Biomarker for stress hormones in polar bears, wildlife affected by global climate change
Chemical analyses by neuroscientist Jerrold Meyer and colleagues at the University of Massachusetts Amherst are helping to establish hair cortisol concentration (HCC) as an important new biomarker for stress in wild animals facing global climate change.
The technique is demonstrated in the current issue of the Journal of Visualized Experiments (JOVE) where Meyer's lab manager Kendra Rosenberg and neuroscience and behavior graduate student Amanda Hamel provide an annotated illustration of UMass Amherst's standard technique, which they hope will lead to its wider use, including in humans.
Last year, an international research team led by Danish bioscientist Thea Bechshøft of Aarhus University reported that fluctuations in climate and ice cover are closely related to stress among polar bears in East Greenland as indicated by levels of the stress hormone cortisol in hair samples measured in Meyer's UMass Amherst laboratory. He says, "We are very hopeful that researchers around the world will discover the usefulness of this type of analysis once they learn that it can now be done with much greater reliably than before."
"Nobody else has done this so far," adds Meyer, a behavioral endocrinologist. "We've not only been one of the key developers of the technique but we have also have worked very hard to demonstrate its reliability and validity. In collaboration with Melinda Novak, chair of the psychology department, we were among the first to show in a major controlled study that a prolonged or major life stress does lead to a demonstrable increase in cortisol in hair. Now we're making the technique available to others and we hope it spurs new collaborations with our lab."

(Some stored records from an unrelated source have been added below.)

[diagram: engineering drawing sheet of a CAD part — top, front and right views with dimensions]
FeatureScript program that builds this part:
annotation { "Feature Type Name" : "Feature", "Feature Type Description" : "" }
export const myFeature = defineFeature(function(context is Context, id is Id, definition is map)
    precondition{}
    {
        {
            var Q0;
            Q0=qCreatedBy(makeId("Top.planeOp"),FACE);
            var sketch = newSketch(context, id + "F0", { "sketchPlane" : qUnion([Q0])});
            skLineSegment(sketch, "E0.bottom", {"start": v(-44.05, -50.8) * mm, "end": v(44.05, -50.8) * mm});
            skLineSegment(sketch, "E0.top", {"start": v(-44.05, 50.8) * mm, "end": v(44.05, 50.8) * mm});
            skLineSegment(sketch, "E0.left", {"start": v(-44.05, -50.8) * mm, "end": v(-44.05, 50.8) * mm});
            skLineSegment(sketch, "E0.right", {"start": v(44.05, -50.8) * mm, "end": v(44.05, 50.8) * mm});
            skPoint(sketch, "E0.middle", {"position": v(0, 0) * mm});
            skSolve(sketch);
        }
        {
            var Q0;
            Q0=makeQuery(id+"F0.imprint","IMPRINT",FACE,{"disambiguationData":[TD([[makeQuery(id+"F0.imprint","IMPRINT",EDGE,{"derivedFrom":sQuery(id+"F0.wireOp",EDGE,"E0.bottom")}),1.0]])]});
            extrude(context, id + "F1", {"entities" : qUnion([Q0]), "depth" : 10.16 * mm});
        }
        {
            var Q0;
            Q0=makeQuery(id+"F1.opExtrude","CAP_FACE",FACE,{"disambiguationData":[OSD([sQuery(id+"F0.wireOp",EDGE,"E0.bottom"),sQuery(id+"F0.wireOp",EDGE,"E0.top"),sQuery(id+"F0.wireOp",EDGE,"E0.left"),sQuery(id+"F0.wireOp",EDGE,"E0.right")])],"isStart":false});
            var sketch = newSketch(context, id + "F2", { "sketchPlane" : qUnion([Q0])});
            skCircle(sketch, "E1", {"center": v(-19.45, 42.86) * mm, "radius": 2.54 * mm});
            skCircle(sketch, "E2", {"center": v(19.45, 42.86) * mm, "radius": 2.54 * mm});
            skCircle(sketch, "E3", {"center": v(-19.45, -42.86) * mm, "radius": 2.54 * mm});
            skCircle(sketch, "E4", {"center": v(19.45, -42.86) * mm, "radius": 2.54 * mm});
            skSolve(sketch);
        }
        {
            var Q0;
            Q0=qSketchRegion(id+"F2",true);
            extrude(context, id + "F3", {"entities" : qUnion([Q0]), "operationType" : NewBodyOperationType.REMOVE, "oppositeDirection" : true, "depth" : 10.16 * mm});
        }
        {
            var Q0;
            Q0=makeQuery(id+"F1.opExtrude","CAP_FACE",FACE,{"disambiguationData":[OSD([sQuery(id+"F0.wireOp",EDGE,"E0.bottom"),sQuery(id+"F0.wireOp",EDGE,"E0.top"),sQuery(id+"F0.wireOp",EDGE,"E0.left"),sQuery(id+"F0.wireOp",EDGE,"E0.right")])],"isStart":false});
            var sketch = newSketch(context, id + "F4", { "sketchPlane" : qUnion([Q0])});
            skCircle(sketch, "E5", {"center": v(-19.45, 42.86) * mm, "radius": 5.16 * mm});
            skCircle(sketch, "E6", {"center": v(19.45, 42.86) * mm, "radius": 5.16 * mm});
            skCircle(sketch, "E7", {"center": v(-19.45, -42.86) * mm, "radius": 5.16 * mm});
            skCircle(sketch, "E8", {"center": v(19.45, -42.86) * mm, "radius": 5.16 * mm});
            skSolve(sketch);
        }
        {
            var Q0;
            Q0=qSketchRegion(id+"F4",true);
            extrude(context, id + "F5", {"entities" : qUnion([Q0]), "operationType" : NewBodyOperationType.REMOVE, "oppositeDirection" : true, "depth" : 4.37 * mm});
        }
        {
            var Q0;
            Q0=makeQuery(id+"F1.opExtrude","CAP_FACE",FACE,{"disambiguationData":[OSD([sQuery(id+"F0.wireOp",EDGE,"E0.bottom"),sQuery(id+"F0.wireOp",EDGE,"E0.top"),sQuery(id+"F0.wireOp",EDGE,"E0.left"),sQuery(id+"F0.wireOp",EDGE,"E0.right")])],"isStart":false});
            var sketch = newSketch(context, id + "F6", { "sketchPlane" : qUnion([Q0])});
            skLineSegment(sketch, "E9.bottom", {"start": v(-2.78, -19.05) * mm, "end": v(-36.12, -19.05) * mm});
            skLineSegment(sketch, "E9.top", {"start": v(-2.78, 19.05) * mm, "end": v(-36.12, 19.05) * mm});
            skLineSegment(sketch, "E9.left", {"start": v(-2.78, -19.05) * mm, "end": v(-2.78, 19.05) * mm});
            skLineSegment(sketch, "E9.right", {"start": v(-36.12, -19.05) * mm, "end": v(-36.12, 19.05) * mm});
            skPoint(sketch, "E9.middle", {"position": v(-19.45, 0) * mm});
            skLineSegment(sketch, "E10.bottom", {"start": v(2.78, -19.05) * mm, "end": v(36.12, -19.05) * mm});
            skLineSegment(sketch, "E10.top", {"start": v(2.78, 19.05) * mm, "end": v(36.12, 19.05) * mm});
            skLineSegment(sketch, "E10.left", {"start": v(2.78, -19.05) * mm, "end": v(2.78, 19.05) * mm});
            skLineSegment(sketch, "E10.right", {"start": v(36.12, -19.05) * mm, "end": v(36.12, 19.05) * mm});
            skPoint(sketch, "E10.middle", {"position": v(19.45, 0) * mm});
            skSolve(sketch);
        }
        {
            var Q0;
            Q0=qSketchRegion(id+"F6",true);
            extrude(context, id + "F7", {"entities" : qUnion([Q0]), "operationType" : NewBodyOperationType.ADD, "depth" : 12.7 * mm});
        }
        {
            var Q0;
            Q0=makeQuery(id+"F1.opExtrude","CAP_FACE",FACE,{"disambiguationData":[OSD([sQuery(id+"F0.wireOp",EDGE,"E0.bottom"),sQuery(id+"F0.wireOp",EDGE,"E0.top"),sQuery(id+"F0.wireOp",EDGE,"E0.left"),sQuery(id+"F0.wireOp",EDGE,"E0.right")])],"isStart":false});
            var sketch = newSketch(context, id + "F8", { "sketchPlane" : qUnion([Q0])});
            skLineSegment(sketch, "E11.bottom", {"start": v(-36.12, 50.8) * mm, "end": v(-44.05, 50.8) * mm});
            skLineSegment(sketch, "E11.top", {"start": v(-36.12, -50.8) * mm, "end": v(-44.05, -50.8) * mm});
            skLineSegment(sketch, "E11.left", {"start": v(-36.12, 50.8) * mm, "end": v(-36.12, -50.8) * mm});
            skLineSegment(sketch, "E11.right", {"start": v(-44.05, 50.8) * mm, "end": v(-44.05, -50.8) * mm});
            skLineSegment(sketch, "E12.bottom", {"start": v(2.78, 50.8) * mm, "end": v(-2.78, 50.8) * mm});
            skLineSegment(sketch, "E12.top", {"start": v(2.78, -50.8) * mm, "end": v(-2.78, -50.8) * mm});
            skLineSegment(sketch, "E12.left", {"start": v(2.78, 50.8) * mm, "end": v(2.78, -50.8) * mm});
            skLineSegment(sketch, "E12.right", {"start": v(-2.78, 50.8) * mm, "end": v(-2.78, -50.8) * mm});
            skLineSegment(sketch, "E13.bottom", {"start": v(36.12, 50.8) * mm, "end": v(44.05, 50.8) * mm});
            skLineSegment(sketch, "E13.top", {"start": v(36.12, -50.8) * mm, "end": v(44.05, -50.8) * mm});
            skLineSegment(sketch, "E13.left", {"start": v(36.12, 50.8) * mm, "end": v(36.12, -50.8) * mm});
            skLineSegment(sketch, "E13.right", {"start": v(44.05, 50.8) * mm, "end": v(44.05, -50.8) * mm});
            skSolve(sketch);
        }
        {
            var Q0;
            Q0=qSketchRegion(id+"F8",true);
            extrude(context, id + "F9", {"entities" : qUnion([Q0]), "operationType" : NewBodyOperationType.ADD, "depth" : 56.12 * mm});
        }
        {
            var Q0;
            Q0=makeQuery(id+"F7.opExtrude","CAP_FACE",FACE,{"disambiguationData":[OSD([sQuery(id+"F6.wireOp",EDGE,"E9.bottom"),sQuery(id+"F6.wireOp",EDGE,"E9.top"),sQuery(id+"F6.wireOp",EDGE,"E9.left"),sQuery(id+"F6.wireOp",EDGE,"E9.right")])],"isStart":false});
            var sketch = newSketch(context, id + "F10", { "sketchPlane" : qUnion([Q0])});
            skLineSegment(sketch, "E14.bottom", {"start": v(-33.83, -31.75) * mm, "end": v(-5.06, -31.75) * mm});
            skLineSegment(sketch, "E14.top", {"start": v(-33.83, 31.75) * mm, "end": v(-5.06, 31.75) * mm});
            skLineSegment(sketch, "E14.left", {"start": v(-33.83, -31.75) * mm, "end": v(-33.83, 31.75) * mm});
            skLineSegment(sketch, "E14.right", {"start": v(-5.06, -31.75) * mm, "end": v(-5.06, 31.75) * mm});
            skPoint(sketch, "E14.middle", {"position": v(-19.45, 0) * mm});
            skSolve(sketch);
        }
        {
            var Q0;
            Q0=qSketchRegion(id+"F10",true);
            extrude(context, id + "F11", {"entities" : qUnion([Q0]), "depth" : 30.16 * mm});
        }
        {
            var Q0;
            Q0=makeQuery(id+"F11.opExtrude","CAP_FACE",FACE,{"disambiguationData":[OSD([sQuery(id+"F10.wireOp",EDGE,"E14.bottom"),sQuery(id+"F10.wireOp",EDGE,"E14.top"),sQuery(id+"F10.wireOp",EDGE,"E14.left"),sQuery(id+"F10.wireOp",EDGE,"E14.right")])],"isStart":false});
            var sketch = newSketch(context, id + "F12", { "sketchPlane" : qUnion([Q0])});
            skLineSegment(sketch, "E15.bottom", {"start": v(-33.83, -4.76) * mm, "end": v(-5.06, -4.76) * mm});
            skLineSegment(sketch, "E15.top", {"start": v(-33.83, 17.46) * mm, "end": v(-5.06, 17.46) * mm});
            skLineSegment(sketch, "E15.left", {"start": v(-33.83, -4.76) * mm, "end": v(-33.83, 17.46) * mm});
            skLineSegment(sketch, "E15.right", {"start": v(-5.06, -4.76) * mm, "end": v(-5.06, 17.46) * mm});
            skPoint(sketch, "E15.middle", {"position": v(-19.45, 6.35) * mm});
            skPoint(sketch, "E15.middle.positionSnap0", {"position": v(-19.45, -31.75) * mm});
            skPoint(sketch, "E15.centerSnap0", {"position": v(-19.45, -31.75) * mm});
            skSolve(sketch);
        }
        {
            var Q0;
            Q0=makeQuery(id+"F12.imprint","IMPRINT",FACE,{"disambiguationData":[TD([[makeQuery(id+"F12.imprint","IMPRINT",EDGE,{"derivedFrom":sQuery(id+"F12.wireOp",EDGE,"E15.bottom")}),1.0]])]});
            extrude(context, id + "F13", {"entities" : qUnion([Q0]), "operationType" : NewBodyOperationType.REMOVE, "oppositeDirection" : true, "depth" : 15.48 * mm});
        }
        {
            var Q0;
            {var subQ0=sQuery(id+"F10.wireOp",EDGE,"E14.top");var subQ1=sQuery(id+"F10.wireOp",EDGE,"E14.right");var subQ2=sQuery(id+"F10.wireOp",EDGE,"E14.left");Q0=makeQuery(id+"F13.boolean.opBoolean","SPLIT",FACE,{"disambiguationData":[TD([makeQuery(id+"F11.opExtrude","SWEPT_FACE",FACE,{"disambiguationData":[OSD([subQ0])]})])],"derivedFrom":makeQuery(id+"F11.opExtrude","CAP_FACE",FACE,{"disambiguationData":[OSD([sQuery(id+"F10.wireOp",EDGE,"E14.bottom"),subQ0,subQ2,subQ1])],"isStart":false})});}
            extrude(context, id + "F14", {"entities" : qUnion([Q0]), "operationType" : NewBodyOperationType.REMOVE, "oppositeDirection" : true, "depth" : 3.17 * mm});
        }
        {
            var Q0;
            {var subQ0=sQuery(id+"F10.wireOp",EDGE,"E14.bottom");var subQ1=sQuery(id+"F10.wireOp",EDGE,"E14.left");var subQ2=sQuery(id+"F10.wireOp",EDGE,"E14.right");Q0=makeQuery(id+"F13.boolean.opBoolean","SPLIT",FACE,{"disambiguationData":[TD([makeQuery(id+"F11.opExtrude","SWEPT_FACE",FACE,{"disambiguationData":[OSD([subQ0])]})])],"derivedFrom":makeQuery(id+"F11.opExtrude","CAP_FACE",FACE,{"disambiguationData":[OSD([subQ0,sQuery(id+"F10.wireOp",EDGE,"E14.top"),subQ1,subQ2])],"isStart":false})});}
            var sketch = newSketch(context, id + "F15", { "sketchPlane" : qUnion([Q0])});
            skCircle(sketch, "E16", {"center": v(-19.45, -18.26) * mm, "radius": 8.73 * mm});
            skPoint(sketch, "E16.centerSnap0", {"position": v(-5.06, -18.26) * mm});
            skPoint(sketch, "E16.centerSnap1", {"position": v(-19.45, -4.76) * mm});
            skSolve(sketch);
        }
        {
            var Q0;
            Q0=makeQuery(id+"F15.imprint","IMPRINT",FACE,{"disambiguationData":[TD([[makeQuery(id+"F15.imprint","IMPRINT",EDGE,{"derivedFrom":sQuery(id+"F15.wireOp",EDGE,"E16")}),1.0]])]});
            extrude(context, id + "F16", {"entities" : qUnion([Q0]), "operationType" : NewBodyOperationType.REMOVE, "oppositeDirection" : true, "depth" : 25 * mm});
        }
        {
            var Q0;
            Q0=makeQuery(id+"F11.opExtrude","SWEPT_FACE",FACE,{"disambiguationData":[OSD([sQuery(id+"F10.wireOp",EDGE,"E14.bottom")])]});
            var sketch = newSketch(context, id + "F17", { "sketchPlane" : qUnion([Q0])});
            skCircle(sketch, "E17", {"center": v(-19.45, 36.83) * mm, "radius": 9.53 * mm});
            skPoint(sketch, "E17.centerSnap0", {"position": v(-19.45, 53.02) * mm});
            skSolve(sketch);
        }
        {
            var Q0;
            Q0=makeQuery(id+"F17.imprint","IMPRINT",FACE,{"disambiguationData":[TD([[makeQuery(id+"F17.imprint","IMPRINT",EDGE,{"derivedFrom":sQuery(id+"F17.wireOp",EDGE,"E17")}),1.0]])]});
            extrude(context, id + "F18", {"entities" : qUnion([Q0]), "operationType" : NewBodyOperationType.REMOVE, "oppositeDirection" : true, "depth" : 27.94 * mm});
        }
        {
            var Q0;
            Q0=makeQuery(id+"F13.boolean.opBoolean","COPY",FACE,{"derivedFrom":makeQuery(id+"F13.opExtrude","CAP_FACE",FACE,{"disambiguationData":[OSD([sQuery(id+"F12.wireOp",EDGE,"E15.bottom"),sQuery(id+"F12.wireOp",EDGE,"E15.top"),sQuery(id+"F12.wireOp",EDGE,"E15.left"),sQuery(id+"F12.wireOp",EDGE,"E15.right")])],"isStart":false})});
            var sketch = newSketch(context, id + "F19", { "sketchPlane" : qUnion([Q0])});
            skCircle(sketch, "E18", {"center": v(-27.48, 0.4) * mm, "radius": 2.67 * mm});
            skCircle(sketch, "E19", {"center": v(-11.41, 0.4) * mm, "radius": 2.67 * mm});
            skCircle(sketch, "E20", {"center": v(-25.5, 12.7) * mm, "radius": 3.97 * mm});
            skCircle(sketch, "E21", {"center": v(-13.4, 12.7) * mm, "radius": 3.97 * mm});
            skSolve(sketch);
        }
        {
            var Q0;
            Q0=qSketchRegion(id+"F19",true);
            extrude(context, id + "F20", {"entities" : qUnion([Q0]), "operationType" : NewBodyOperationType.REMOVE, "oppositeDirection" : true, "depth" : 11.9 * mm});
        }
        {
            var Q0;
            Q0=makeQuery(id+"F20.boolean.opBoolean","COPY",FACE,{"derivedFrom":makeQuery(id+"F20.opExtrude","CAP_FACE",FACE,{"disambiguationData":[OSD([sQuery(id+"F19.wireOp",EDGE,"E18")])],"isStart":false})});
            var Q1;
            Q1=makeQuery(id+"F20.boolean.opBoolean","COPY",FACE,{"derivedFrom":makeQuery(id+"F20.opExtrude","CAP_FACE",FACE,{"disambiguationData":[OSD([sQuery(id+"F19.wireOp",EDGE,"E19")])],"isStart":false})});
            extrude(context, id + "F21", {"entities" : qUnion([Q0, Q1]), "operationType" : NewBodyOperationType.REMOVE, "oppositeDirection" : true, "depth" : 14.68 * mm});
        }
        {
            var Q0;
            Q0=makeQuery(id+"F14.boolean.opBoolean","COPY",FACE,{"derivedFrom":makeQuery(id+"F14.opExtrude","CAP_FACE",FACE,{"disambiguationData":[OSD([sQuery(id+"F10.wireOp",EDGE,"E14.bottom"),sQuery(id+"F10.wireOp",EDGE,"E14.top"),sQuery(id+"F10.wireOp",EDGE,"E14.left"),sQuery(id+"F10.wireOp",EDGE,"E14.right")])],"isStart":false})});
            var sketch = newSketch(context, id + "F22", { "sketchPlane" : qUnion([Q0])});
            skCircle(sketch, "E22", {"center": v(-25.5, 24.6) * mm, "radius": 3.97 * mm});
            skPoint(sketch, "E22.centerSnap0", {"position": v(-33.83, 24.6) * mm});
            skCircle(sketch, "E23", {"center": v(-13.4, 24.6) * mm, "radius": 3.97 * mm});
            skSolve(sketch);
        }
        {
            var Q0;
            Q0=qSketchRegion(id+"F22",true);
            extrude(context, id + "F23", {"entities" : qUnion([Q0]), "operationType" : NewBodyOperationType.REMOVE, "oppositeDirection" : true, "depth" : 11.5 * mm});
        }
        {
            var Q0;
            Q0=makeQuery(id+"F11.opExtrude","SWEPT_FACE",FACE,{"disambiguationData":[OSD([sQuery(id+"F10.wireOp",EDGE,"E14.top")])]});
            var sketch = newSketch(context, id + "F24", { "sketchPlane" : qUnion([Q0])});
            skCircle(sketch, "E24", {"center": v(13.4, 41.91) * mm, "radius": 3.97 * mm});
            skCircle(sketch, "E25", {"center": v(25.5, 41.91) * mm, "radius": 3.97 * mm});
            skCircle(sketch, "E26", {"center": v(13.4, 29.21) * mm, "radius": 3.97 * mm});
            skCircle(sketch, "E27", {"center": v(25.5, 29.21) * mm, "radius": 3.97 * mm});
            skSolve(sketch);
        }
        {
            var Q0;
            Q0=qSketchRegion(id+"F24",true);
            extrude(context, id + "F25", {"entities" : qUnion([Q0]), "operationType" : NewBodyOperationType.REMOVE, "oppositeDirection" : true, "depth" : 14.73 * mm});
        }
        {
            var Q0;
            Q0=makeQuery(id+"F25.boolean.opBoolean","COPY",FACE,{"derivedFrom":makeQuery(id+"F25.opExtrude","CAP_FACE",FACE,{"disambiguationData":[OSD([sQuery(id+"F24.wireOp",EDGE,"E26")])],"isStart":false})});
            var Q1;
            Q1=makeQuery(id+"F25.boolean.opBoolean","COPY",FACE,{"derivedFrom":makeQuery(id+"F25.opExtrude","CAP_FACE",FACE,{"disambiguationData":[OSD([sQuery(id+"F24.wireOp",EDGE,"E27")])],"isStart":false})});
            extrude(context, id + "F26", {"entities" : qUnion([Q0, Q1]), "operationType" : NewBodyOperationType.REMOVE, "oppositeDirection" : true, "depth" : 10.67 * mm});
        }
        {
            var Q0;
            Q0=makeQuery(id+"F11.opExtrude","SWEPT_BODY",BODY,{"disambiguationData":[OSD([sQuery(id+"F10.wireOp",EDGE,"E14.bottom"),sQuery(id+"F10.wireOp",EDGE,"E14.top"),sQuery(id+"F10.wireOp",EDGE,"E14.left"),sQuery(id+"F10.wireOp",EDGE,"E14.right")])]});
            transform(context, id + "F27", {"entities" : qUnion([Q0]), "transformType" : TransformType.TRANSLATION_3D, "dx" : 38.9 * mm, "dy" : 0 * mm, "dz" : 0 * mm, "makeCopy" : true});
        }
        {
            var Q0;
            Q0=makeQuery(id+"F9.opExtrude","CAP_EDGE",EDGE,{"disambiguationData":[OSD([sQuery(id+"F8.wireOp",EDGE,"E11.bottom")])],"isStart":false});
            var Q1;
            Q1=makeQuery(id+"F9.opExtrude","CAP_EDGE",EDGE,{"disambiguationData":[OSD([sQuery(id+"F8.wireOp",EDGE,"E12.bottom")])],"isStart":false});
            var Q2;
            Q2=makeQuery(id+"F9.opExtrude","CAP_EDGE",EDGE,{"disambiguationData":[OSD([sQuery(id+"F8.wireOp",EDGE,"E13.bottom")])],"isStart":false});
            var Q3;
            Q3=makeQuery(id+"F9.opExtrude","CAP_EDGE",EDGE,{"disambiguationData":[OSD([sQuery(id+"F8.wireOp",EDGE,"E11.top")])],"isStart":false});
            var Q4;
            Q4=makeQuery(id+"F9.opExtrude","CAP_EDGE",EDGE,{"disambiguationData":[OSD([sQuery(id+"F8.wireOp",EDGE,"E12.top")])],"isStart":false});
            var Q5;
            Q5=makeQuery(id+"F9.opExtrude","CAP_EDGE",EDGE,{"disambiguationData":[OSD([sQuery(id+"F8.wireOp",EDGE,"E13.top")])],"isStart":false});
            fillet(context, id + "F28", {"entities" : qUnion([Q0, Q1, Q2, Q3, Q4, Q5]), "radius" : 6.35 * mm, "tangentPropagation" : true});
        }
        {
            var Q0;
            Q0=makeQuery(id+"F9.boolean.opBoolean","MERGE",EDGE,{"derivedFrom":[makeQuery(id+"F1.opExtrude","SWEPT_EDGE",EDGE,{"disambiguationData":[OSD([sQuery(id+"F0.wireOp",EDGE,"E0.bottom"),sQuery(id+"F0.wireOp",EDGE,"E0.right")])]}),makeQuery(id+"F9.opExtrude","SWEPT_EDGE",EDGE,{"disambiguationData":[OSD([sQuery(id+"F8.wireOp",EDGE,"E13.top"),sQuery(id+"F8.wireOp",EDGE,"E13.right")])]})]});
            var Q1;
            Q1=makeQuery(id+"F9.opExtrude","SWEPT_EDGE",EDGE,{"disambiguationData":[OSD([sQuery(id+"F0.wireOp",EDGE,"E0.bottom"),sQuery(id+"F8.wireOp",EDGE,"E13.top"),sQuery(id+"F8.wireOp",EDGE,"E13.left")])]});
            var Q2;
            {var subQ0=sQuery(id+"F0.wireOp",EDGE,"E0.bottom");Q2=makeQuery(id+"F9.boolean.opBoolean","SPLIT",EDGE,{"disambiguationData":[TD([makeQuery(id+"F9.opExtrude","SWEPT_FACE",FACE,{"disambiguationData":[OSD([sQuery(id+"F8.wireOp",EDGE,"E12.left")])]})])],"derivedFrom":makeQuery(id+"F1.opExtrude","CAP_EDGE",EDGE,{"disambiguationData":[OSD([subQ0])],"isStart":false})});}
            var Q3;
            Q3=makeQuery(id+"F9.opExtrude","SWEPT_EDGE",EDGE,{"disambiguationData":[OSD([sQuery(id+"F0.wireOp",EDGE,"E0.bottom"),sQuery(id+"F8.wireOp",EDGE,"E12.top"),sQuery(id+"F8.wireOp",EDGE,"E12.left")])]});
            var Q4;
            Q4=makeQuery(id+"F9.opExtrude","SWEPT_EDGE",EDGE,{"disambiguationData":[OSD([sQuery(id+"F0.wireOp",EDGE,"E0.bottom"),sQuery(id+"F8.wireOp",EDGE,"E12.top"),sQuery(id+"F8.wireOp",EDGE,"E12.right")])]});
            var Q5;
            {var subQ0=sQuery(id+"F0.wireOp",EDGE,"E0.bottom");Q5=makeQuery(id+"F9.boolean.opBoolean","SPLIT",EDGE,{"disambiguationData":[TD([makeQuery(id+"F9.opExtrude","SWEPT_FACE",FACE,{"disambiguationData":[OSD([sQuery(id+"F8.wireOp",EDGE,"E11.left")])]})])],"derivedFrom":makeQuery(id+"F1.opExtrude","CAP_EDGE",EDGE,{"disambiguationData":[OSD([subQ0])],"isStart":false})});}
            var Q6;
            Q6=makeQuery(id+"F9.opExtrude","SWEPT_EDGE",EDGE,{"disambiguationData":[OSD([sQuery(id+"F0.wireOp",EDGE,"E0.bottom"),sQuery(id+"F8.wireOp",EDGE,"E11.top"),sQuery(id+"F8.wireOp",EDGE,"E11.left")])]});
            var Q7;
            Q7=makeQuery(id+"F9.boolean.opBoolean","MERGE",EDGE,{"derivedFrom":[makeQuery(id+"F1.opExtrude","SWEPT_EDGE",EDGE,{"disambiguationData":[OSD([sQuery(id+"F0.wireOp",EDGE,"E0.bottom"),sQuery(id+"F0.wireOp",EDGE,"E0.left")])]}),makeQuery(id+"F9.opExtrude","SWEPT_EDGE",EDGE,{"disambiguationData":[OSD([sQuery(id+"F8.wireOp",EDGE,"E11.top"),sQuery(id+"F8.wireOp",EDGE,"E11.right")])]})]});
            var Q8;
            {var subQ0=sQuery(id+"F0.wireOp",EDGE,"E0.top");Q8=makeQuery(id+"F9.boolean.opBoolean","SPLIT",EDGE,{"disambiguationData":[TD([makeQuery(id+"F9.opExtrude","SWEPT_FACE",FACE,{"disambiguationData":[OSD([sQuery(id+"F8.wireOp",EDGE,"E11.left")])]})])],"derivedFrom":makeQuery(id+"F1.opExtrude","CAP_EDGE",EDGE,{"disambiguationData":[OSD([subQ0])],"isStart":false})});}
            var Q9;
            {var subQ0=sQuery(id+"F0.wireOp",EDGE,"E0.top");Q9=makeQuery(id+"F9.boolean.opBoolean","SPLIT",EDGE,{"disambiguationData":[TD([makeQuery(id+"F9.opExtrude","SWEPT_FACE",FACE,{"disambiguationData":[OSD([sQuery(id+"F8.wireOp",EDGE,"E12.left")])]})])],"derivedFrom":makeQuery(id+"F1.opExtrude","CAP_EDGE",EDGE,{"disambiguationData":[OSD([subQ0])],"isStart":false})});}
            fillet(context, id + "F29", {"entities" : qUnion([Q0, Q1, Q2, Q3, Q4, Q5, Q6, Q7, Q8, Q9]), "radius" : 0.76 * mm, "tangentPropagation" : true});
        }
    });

Meyer's assay core laboratory is expert in measuring not only cortisol concentrations, but also progesterone, testosterone and oxytocin levels in a variety of sample types including hair, blood, saliva and cerebrospinal fluid. His major research area is in behavioral endocrinology, and in exploring "how these modern techniques can be used to get exciting new insights into the relationship between the endocrine system and behavior in animal research and human studies."
Over the past 40 years, Meyer says techniques have become not only much more sensitive and precise, but safer for researchers as they have been able to move away from using radioactive substances. "We can now measure much lower levels of substances than we could when I was a grad student," he recalls. "And with new enzyme immunoassay techniques read by a microplate reader, the work has become not only safer for researchers, but for lab workers and the environment."
To analyze cortisol levels in hair, the researchers need a sample about 3 cm long and weighing about 5 mg, that is, 10 or 12 strands. In humans, this amount cut from the scalp outward represents about three months of hormone activity as human hair grows an average 3 cm per month, Meyer notes. In his UMass Amherst lab about six undergraduates are currently learning the exacting techniques for washing and drying samples, grinding them to powder, extracting the cortisol, and conducting the enzyme immunoassay.
For the collaboration with Bechshøft and colleagues, Meyer's lab received blind hair samples from 88 polar bears legally killed between 1988 and 2009 in Greenland by indigenous people who have an arrangement with researchers to provide biological samples. Cortisol will persist in hair for hundreds of years, Meyer explains.
"We have analyzed this hormone in several blind samples of polar bear hair from museum specimens that were killed and stuffed in the late 1800s, and we had no trouble measuring it 125 years later," he says. "Others have measured cortisol concentrations in Peruvian mummies 1,500 years old. It's one of the beauties of hair cortisol, you can measure it in archival specimens."